If Independence Day and New Year’s Eve fireworks drive your pets crazy or if your pets get anxious when they travel or experience new surroundings, people or pets, you may have considered the use of melatonin for their relief.
What Is Melatonin?
Melatonin is a hormone produced, primarily, in the pineal gland of mammals. Melatonin tells cells and systems throughout the body whether it is dark or light outside and, based on the length of those dark-light cycles, what season of the year it is. In people and other mammals, melatonin levels are high during the darkness of night and low during daytime hours. Thus, for example, in mammals that are not nocturnal (diurnal), high melatonin levels prepare the body and its various systems for and induce sleep. (It has the opposite effect in nocturnal animals.) But, as discussed below, melatonin is about much more than just sleep.
Why Is Melatonin Prescribed for Dogs?
Melatonin is prescribed in both human and veterinary medicine. Humans have been taking melatonin for a long time, but more recently, pet owners and veterinarians have begun using melatonin for dogs and cats.
In other posts we have discussed the many benefits of melatonin to your pet’s physical well-being and sleep, including for treatment of eye conditions; central nervous system disorders such as memory loss, symptoms of Alzheimer’s and Parkinson’s disease and seasonal depression; and coronary disease and high blood pressure. Readers of this blog are also familiar with melatonin’s critical role in the treatment of Cushing’s syndrome and its function as a powerful anti-oxidant. In this post, we highlight some of the benefits of melatonin for your pet’s mental health and well-being.
Every year around this time we get calls and emails from pet owners asking if there is anything they can do about their pet’s anxiety to fireworks displays. We also regularly get questions about generalized anxiety issues and specific situations like when the pet travels or experiences other unfamiliar situations such as a pet sitter, a trip to the vet, a boarding situation, a new member of the family, thunderstorms or loud construction work nearby. Melatonin may help calm the pet in each of these situations. Your veterinarian may recommend melatonin either by itself or in addition to a non-drug treatment or behavioral therapy to help boost the recovery process.

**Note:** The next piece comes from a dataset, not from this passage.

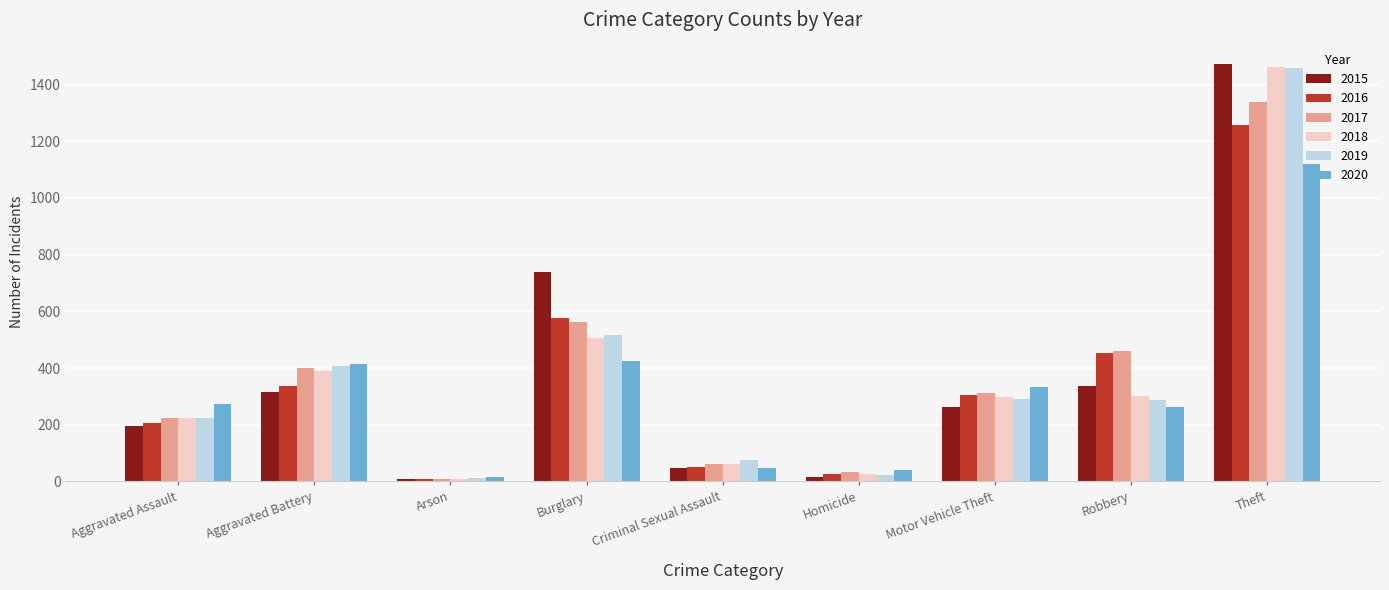

What is the total value across all series at Criminal Sexual Assault?

343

What benefits can melatonin provide?
Melatonin promotes calmness in dogs and cats by reducing stress. Several studies have shown that melatonin effectively treats a range of types of anxiety in dogs and cats.
Too much dopamine may also promote anxiety in dogs and cats. A study conducted by the British Small Animal Veterinary Congress suggests that melatonin suppresses or inhibits dopamine. Thus, melatonin may also calm your pet by reducing dopamine concentrations.
Mood booster and overall health
Melatonin is also a mood booster. It has been shown to stimulate the secretion of serotonin, “the happiness hormone.” Another study suggests that melatonin may be effective for treating depression and for relieving different types of stress.
As we get older, humans, dogs and cats alike produce less and less melatonin. Melatonin supplements are useful to help your older dog or cat get their sleep pattern back. Induction of sleep is essential for senior dogs who have reduced cognitive abilities or blind dogs who cannot see at night.
Can I Give My Dog Melatonin, and Is It Safe?
Most pet owners are aware of the wonders melatonin can perform. However, they wonder if it is safe to give melatonin to their dog or cat? The answer is yes; melatonin itself is safe to give to dogs and cats.
The most common side effects that your dog or cat may experience are fatigue, drowsiness, digestive upset, and sometimes increased heart rate. However, some melatonin supplements (including, unfortunately, some of those marketed specifically for dogs and cats) may contain “inactive” or “other” ingredients that can be harmful to your pet. For example, some contain xylitol, which can be extremely harmful to your dog, even in small doses. Others may contain ingredients that may worsen another condition that your pet has. For example, pets that suffer from insulin dysregulation (including most Cushing’s pets) should avoid supplements that contain sugars and starches such as rice flour or other flours, and dogs on a vegetarian diet will want to avoid gelatin capsules.
One other caution is that in this post we are talking about dogs and cats. Although the hormone itself is present in nearly every living thing (plants included!), melatonin’s specific functions across species can vary dramatically. Your veterinarian can tell you if it is the right choice for your animal.
Melatonin is an excellent supplement to help your dog and cat fight their sleep, cognitive, stress, anxiety and many other problems. However, you should carefully evaluate what other ingredients are added to the melatonin and select a formulation that won’t harm your animal. As with any supplement, you should discuss with your veterinarian if melatonin is right for your pet.